→ **Information supplied**:
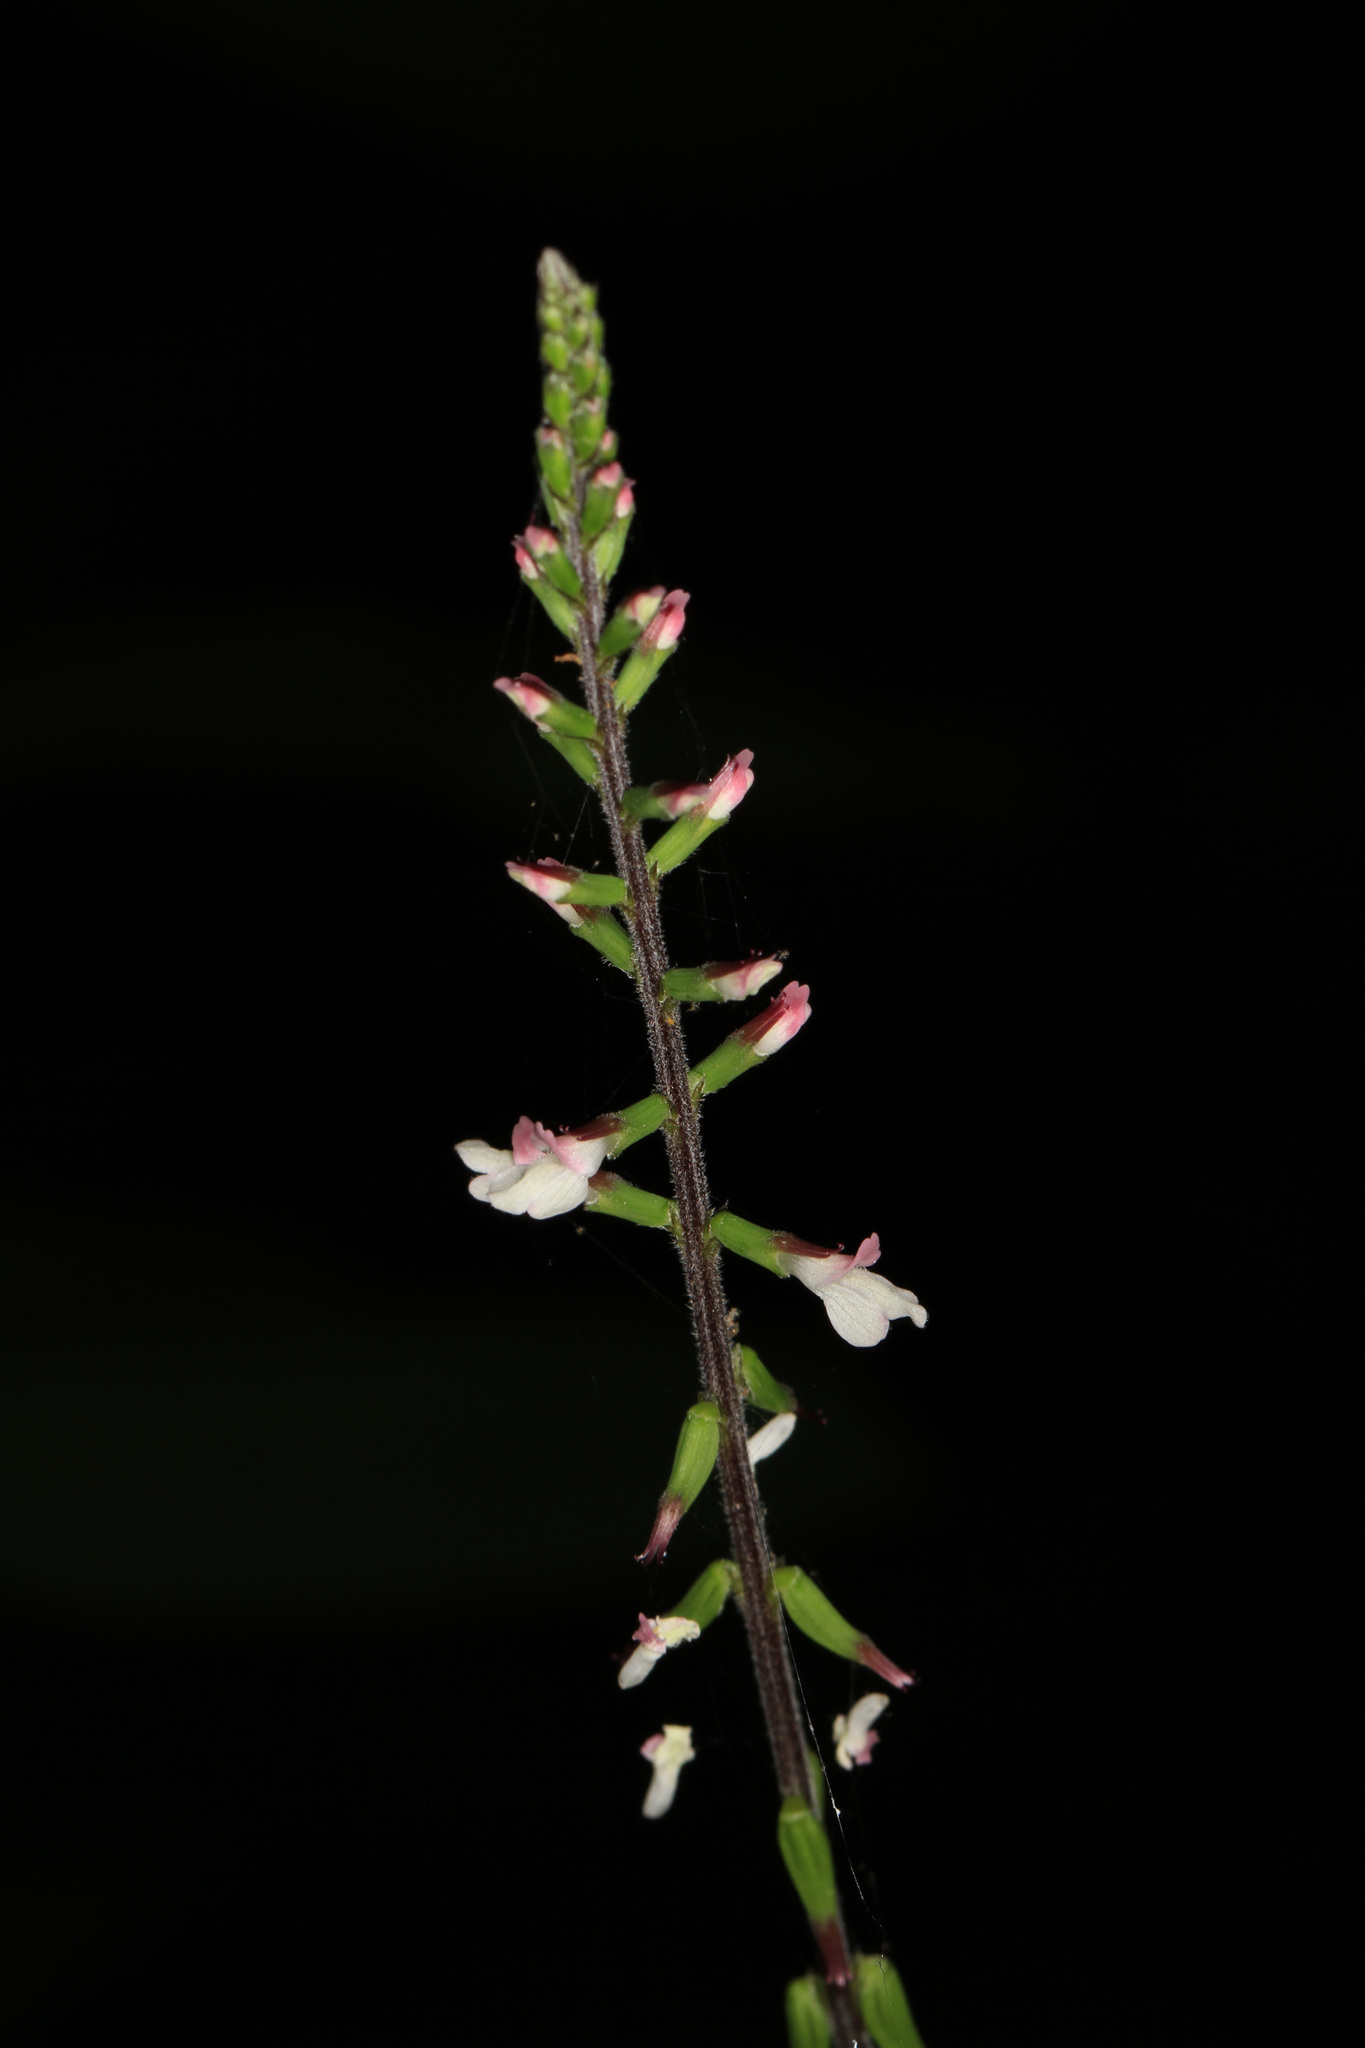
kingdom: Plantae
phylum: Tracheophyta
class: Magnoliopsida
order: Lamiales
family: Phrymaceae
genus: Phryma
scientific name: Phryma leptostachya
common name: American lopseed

→ **Instructions to follow**: Set out the lines of the data above as a numbered list, leaving out the picture and any blank lines.

→ **The result**:
1. kingdom: Plantae
2. phylum: Tracheophyta
3. class: Magnoliopsida
4. order: Lamiales
5. family: Phrymaceae
6. genus: Phryma
7. scientific name: Phryma leptostachya
8. common name: American lopseed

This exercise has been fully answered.